Name tags for Rd files changed to not contain slashes. Thanks to Prof. Brian D. Ripley for pointing the problem out as indicated in bug PR14707.
A small bug fixed when saving interim results for fitting a LDA model using Gibbs sampling. Thanks to Nicholas Switanek for pointing the problem out.
Makevars.win changed due to changes on CRAN for making libgsl for Windows. Thanks to Prof. Brian D. Ripley for pointing that out.
The package vignette has been published in the Journal of
Statistical Software, Volume 40, Issue 13
(http://www.jstatsoft.org/v40/i13), and the paper should be
used as citation for the package, run
citation("topicmodels")
for details.
C code changed to allow the package to compile on Solaris systems. Thanks to Prof. Brian D. Ripley for pointing the problems out and recommending suitable changes.
C code changed to avoid warnings of unused variables.
The slots for documents and terms names are not restricted to be
of class "vector"
any more to allow for document-term matrices
where no row and/or column names are provided.
A function perplexity()
added for model validation and selection.
The input data for LDA()
and CTM()
can now either be a
"DocumentTermMatrix"
with term-frequency weighting or an object
coercible to a "simple_triplet_matrix"
with integer entries.
A bug in the C++ Gibbs sampling code fixed for the random number generation. Thanks to Uwe Ligges for pointing the problem out which he noted when checking the package for the Windows platform.
New control arguments added for keeping intermediate log-likelihood values during estimation and running repeated runs with random initilization.
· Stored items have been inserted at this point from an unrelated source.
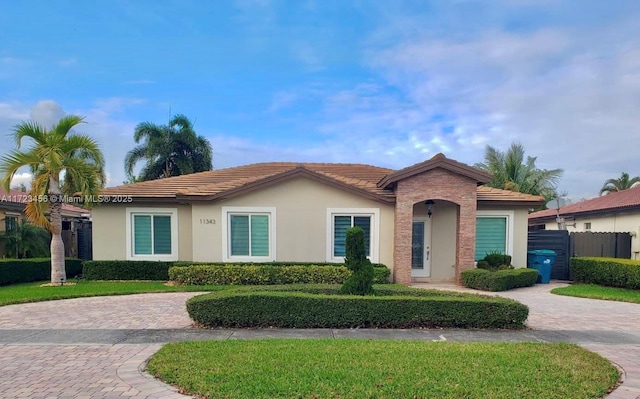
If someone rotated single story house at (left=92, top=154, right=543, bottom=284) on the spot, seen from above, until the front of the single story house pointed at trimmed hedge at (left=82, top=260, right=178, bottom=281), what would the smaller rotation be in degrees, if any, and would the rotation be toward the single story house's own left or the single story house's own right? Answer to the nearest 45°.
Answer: approximately 90° to the single story house's own right

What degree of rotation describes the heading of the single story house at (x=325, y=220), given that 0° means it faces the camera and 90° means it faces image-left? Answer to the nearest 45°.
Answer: approximately 0°

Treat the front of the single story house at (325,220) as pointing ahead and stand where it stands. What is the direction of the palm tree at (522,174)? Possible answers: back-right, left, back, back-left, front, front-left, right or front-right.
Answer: back-left

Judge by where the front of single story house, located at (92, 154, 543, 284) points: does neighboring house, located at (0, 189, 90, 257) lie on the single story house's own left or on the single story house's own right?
on the single story house's own right

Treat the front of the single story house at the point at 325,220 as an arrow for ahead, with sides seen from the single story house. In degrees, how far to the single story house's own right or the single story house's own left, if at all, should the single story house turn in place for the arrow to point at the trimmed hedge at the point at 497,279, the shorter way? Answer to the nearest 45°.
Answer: approximately 90° to the single story house's own left

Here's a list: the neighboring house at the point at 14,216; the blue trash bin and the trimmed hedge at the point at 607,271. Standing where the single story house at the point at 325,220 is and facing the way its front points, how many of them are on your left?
2

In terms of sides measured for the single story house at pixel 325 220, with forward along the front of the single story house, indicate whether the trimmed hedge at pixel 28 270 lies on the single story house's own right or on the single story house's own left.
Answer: on the single story house's own right

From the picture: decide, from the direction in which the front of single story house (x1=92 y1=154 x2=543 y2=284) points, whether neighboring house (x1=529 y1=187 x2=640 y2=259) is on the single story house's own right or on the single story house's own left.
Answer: on the single story house's own left

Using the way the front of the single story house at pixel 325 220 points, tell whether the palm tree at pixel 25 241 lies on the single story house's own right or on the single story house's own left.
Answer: on the single story house's own right

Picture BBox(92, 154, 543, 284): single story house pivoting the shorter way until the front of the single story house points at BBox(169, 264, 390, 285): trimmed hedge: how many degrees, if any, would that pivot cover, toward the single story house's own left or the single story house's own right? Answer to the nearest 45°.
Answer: approximately 45° to the single story house's own right

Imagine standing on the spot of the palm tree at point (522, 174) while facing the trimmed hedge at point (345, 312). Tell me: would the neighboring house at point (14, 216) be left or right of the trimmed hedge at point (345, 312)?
right
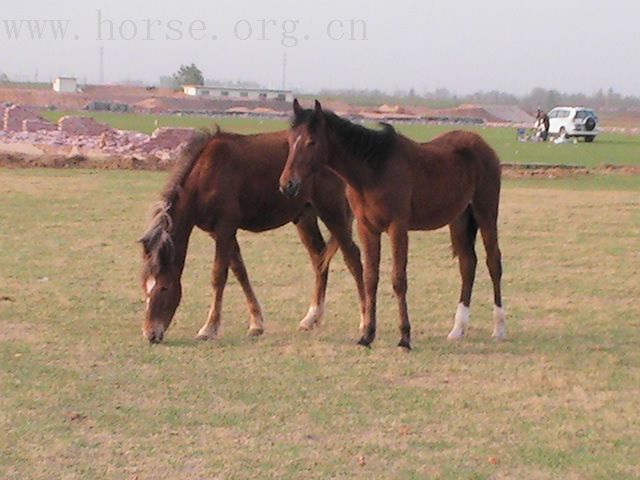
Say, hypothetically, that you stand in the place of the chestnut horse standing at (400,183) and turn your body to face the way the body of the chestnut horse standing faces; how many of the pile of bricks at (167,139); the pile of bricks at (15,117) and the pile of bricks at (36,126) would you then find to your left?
0

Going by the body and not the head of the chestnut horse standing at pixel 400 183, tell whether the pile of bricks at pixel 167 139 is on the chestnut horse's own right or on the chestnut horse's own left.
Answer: on the chestnut horse's own right

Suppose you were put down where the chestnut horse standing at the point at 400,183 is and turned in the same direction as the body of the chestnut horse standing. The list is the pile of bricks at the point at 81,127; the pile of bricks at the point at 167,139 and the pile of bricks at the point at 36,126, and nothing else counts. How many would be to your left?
0

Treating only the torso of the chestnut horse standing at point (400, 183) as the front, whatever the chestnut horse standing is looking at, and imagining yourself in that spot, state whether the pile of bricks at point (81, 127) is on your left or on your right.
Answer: on your right

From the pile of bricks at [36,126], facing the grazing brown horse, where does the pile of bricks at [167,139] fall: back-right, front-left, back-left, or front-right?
front-left

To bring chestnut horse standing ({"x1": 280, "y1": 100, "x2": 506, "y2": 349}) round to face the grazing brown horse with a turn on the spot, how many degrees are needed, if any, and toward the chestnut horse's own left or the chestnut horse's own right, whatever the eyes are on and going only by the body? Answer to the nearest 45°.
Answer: approximately 45° to the chestnut horse's own right

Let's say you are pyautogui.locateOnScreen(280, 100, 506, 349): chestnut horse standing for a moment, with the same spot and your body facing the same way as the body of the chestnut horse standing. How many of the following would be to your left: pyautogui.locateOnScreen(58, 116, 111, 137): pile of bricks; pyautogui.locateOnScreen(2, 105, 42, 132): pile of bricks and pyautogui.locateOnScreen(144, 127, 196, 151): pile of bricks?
0

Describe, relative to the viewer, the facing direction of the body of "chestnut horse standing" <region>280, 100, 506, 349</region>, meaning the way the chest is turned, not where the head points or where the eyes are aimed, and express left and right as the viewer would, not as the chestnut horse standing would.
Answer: facing the viewer and to the left of the viewer

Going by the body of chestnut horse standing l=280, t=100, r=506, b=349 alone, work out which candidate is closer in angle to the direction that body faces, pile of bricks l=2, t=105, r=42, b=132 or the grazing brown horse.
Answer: the grazing brown horse
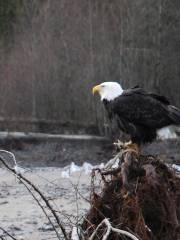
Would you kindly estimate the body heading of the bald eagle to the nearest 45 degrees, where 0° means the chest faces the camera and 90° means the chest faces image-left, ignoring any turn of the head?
approximately 90°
In addition the number of iterations made is now saved with the fitted model.
Functions ldaformat2dtm()
and dtm2ldaformat()
added to transform data
from the lda package into a "DocumentTermMatrix"
object and vice
versa.
Bug fixed in rctm.c where for estimate.beta = FALSE
one EM step
was performed.
The control for topic models now also has a seed
argument to ensure reproducibility of results and a
estimate.beta
argument which can be used to fix the term
distribution over topics after initialization.
The control for Gibbs sampling allows to specify to return
repeated draws in a list using arguments burnin
,
thin
and iter
.
In slot beta for class "TopicModel"
the log parameters are stored
to have a higher accuracy for the VEM code if parameter values are
close to zero.
Call to assert removed in C code to avoid termination of R.
Class "TopicModel"
now has a slot
loglikelihood
. For models fitted using Gibbs sampling this
contains the loglikelihood of the corpus, for VEM fitted models
the vector of loglikelihoods for each document separately.
Memory bug fixed in returnObjectGibbsLDA
.
A slot save
is added to the control objects to specify if the
results and with which step size intermediate results are saved
into files.
Header files changed in utilities.cpp following an advice by Prof. Brian D. Ripley.
Code for installing the package corpus.JSS.papers in the vignette improved.
dir.create()
now called with showWarnings = FALSE
.
Bug fixed in get_most_likely()
for maximum possible k.
First version released on CRAN: 0.0-3.